Apparently, before she married Uncle Charles, she had a married lover, of whom no one ever spoke. When she finally met Uncle Charles and married him in church, my father’s mother was so disgusted, she refused to go to the wedding. It was all rather rough on Uncle Charles, an exceptionally quiet, unassuming man who grew tomatoes, just like my father’s father had done.

Auntie Edna used to make him rice pudding with sweeteners in it. When Nigel and I went there for tea, I dreaded coming upon the small round pellets hiding among the sultanas, their bitterness masking the sensation of the cream. 

Every year, the aunts looked suitably pleased when they were given the biscuits, and Nigel and I were duly rewarded with some money or a trinket from the nostalgia-packed houses. Auntie Edna once gave me a heart-shaped pot from Ilfracombe and two old necklaces. My mother told me that the jewellery would one day be in fashion. Always we wrote and expressed enormous thanks for their generosity, not least because family members assured us that such gestures would guarantee our being kept in the wills. One year, we forgot. We never had another invitation to tea, but being kept out of the will was a small price to pay for never again having to eat the rice pudding.

I took the lid off Dad’s biscuits and was unsurprised to find that the only ones missing were the plain ones. In the most luxurious of luxury selections, Dad would find the plain biscuits; in a desert of chocolate, he would find an oasis of Rich Tea. When we used to go out as a family and stop for an afternoon snack, he would always take the most ordinary cake from the plate, even if he was given first choice. If there were three chocolate cream puffs and a chocolate finger, he would have opted for the finger. 

He wasn’t being a martyr; he was just a naturally selfless man. It was simply his nature to help himself to the plainest: everything, even when alone. He preferred bananas to strawberries, carnations to roses, cheese to meat. He was drawn to the ordinary and felt uncomfortable in the presence of anything that hinted of ostentation.

He left my mother totally secure financially, and the papers were neatly stacked in the drawer of the sideboard where he had always told her they would be, even though she put her hands over her ears every time he brought it up. Taking care of his family was everything to him, in life as in death. 
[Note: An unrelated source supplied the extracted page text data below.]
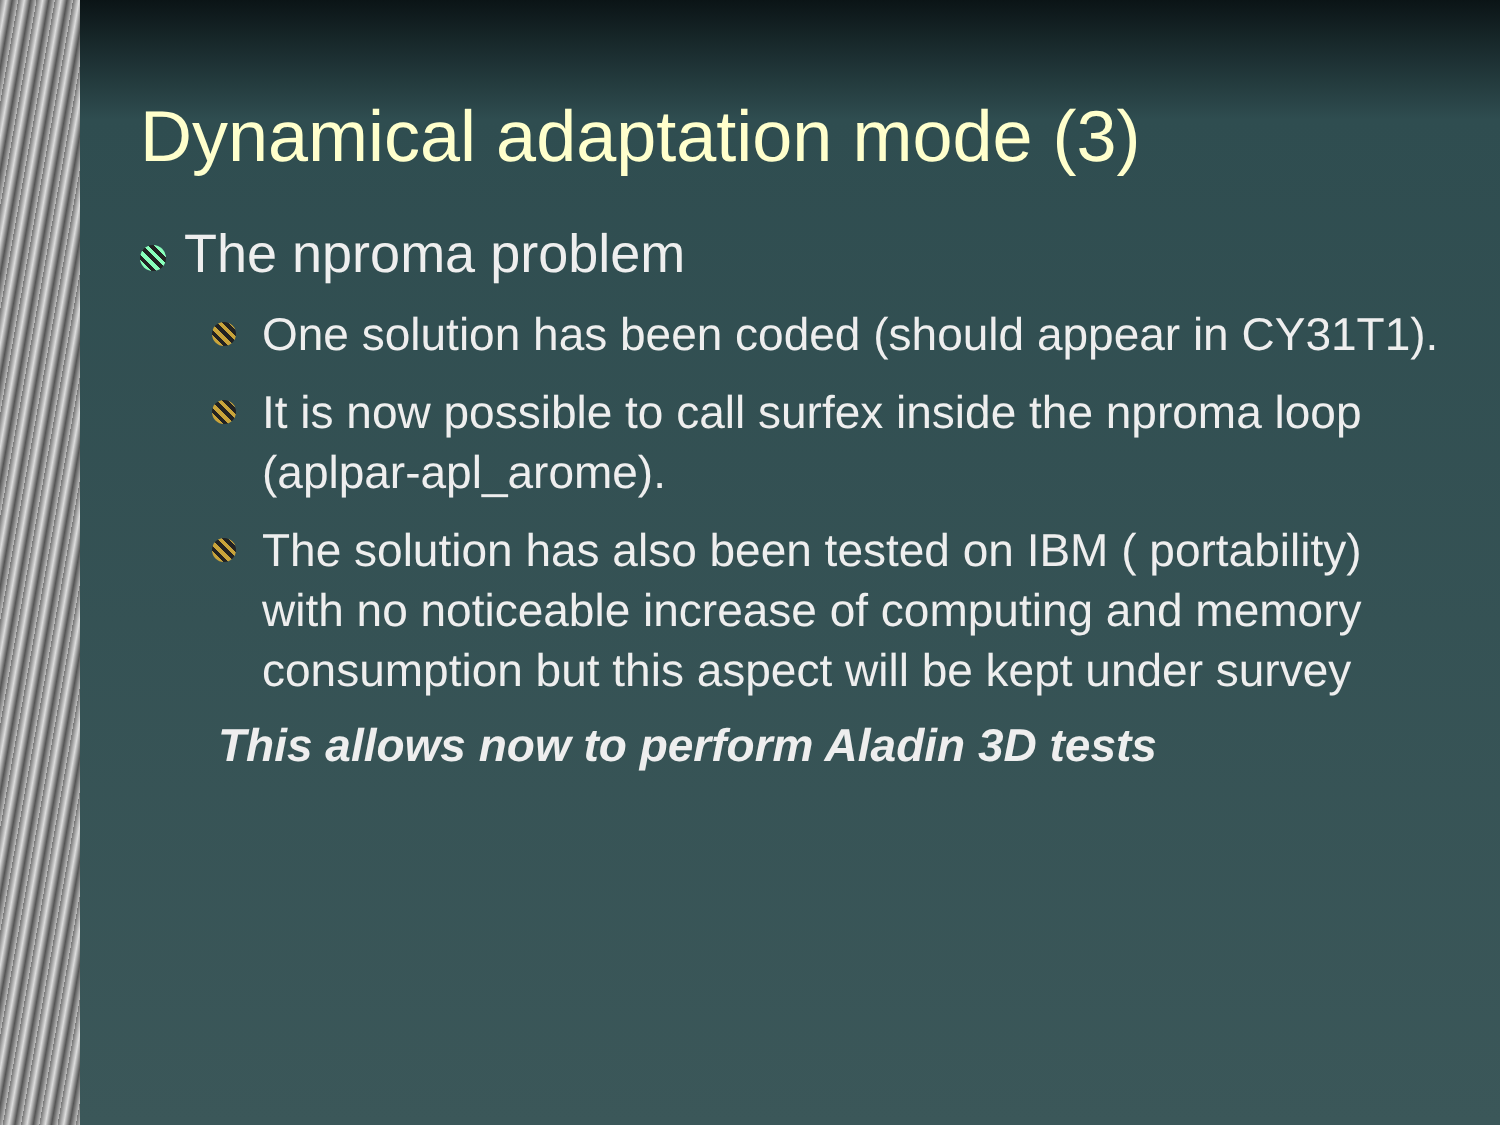Dynamical adaptation mode (3)
The nproma problem
One solution has been coded (should appear in CY31T1).
It is now possible to call surfex inside the nproma loop (aplpar-apl_arome).
The solution has also been tested on IBM ( portability) with no noticeable increase of computing and memory consumption but this aspect will be kept under survey
This allows now to perform Aladin 3D tests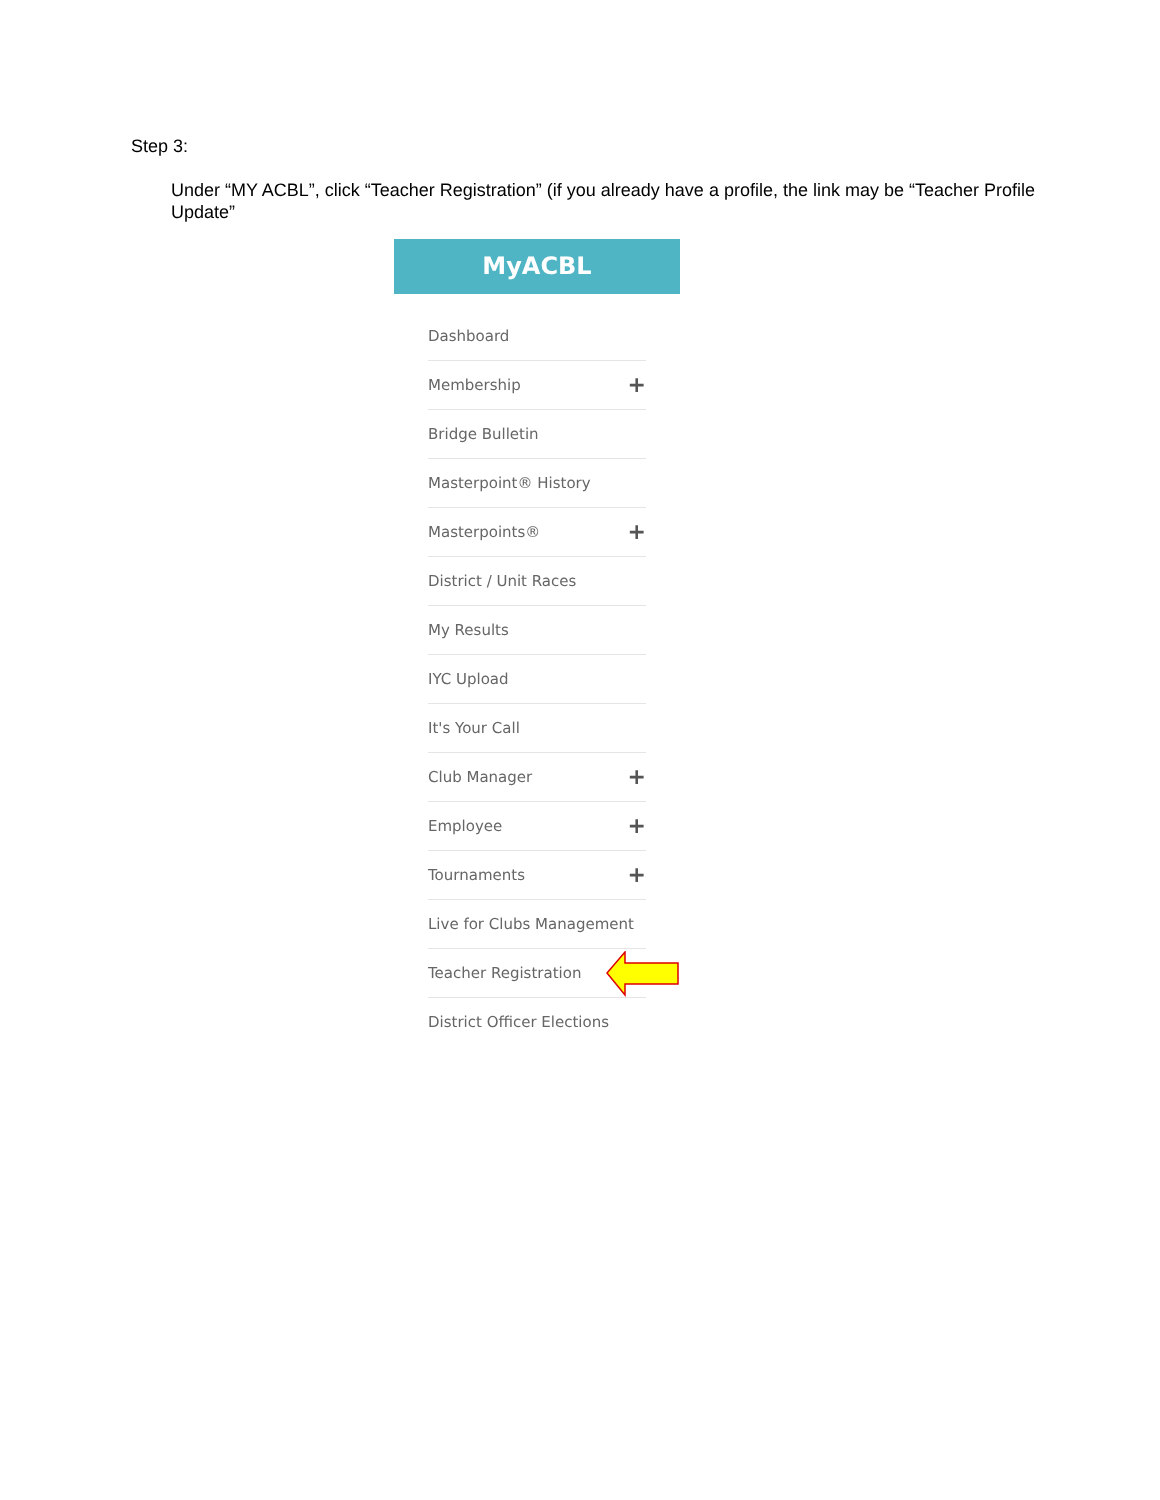Step 3:
Under “MY ACBL”, click “Teacher Registration” (if you already have a profile, the link may be “Teacher Profile Update”
MyACBL
Dashboard
Membership +
Bridge Bulletin
Masterpoint® History
Masterpoints® +
District / Unit Races
My Results
IYC Upload
It's Your Call
Club Manager +
Employee +
Tournaments +
Live for Clubs Management
Teacher Registration
District Officer Elections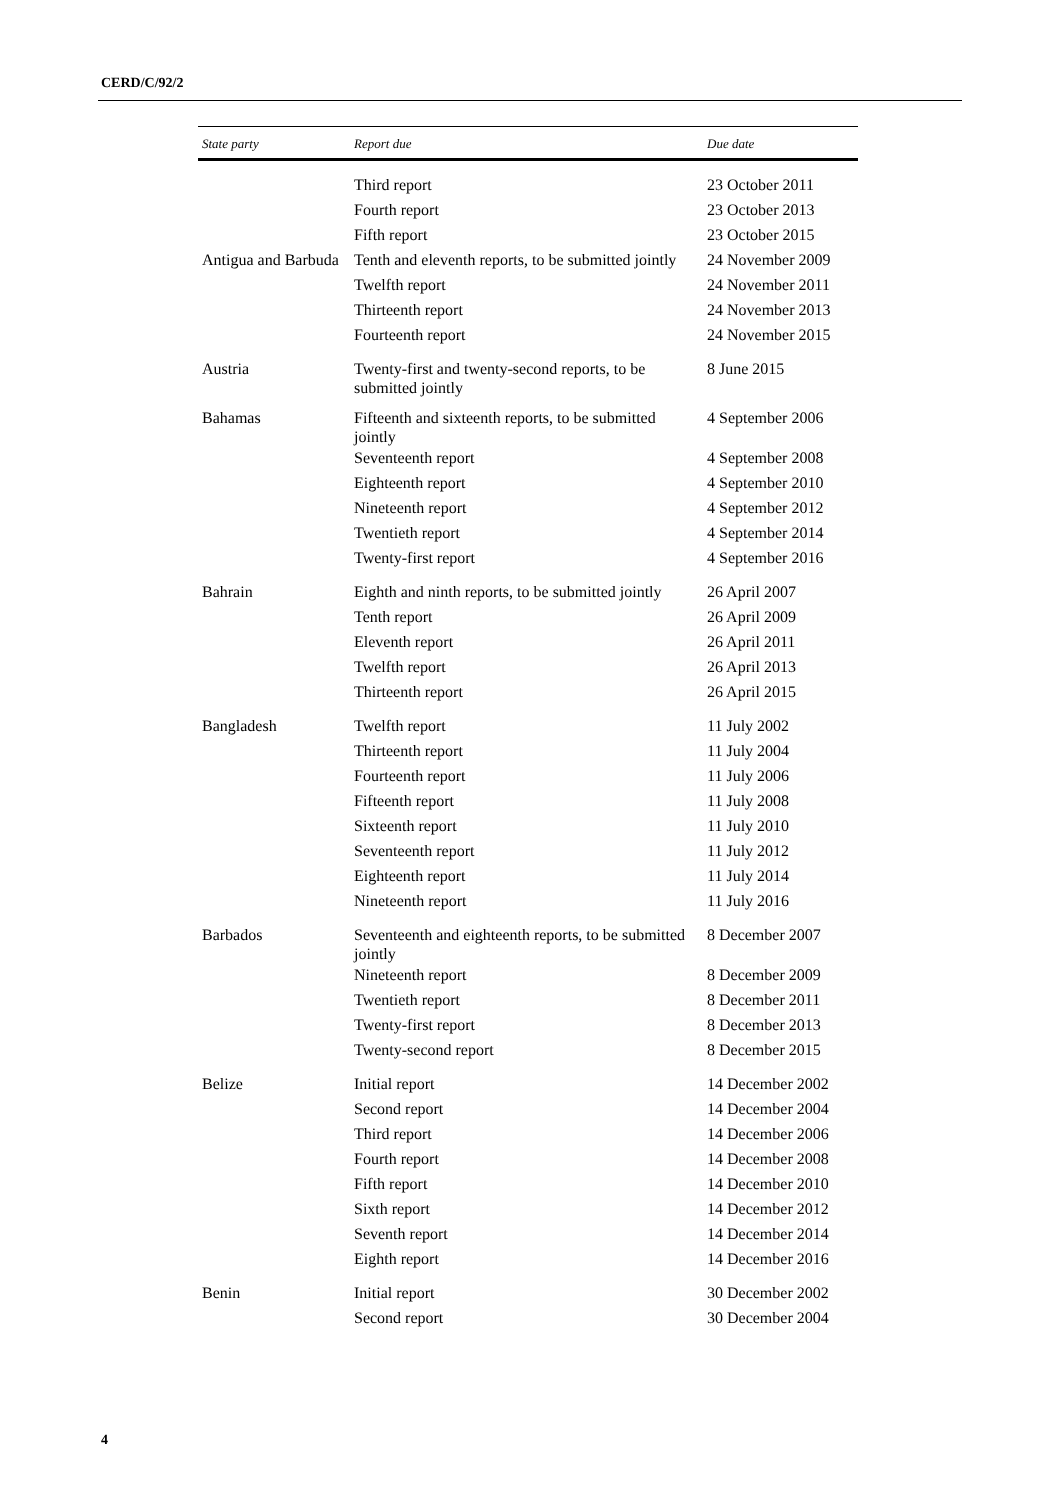CERD/C/92/2
| State party | Report due | Due date |
| --- | --- | --- |
| | Third report | 23 October 2011 |
| | Fourth report | 23 October 2013 |
| | Fifth report | 23 October 2015 |
| Antigua and Barbuda | Tenth and eleventh reports, to be submitted jointly | 24 November 2009 |
| | Twelfth report | 24 November 2011 |
| | Thirteenth report | 24 November 2013 |
| | Fourteenth report | 24 November 2015 |
| Austria | Twenty-first and twenty-second reports, to be submitted jointly | 8 June 2015 |
| Bahamas | Fifteenth and sixteenth reports, to be submitted jointly | 4 September 2006 |
| | Seventeenth report | 4 September 2008 |
| | Eighteenth report | 4 September 2010 |
| | Nineteenth report | 4 September 2012 |
| | Twentieth report | 4 September 2014 |
| | Twenty-first report | 4 September 2016 |
| Bahrain | Eighth and ninth reports, to be submitted jointly | 26 April 2007 |
| | Tenth report | 26 April 2009 |
| | Eleventh report | 26 April 2011 |
| | Twelfth report | 26 April 2013 |
| | Thirteenth report | 26 April 2015 |
| Bangladesh | Twelfth report | 11 July 2002 |
| | Thirteenth report | 11 July 2004 |
| | Fourteenth report | 11 July 2006 |
| | Fifteenth report | 11 July 2008 |
| | Sixteenth report | 11 July 2010 |
| | Seventeenth report | 11 July 2012 |
| | Eighteenth report | 11 July 2014 |
| | Nineteenth report | 11 July 2016 |
| Barbados | Seventeenth and eighteenth reports, to be submitted jointly | 8 December 2007 |
| | Nineteenth report | 8 December 2009 |
| | Twentieth report | 8 December 2011 |
| | Twenty-first report | 8 December 2013 |
| | Twenty-second report | 8 December 2015 |
| Belize | Initial report | 14 December 2002 |
| | Second report | 14 December 2004 |
| | Third report | 14 December 2006 |
| | Fourth report | 14 December 2008 |
| | Fifth report | 14 December 2010 |
| | Sixth report | 14 December 2012 |
| | Seventh report | 14 December 2014 |
| | Eighth report | 14 December 2016 |
| Benin | Initial report | 30 December 2002 |
| | Second report | 30 December 2004 |
4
And so, I cried when I saw that every chocolate biscuit in the Huntley and Palmer’s Luxury Selection lay untouched. I lifted one from the plastic – a round, rippled, fat biscuit – and my hand shook with the same combination of nervousness and excitement I felt as a child when I reached out to check our dead poodle Emma’s rigor mortis. If copying down the list felt like an infringement of privacy, eating the biscuit was real kleptomania. I took just one bite. The chocolate tasted stale, as if it has already passed on to another place. 

Guiltily, I put it back in its compartment and cried for the father who never enjoyed a chocolate biscuit from the Huntley and Palmer’s Luxury Selection.

Today, I cry for his leftovers.

But also, and with gratitude, for the love he left over.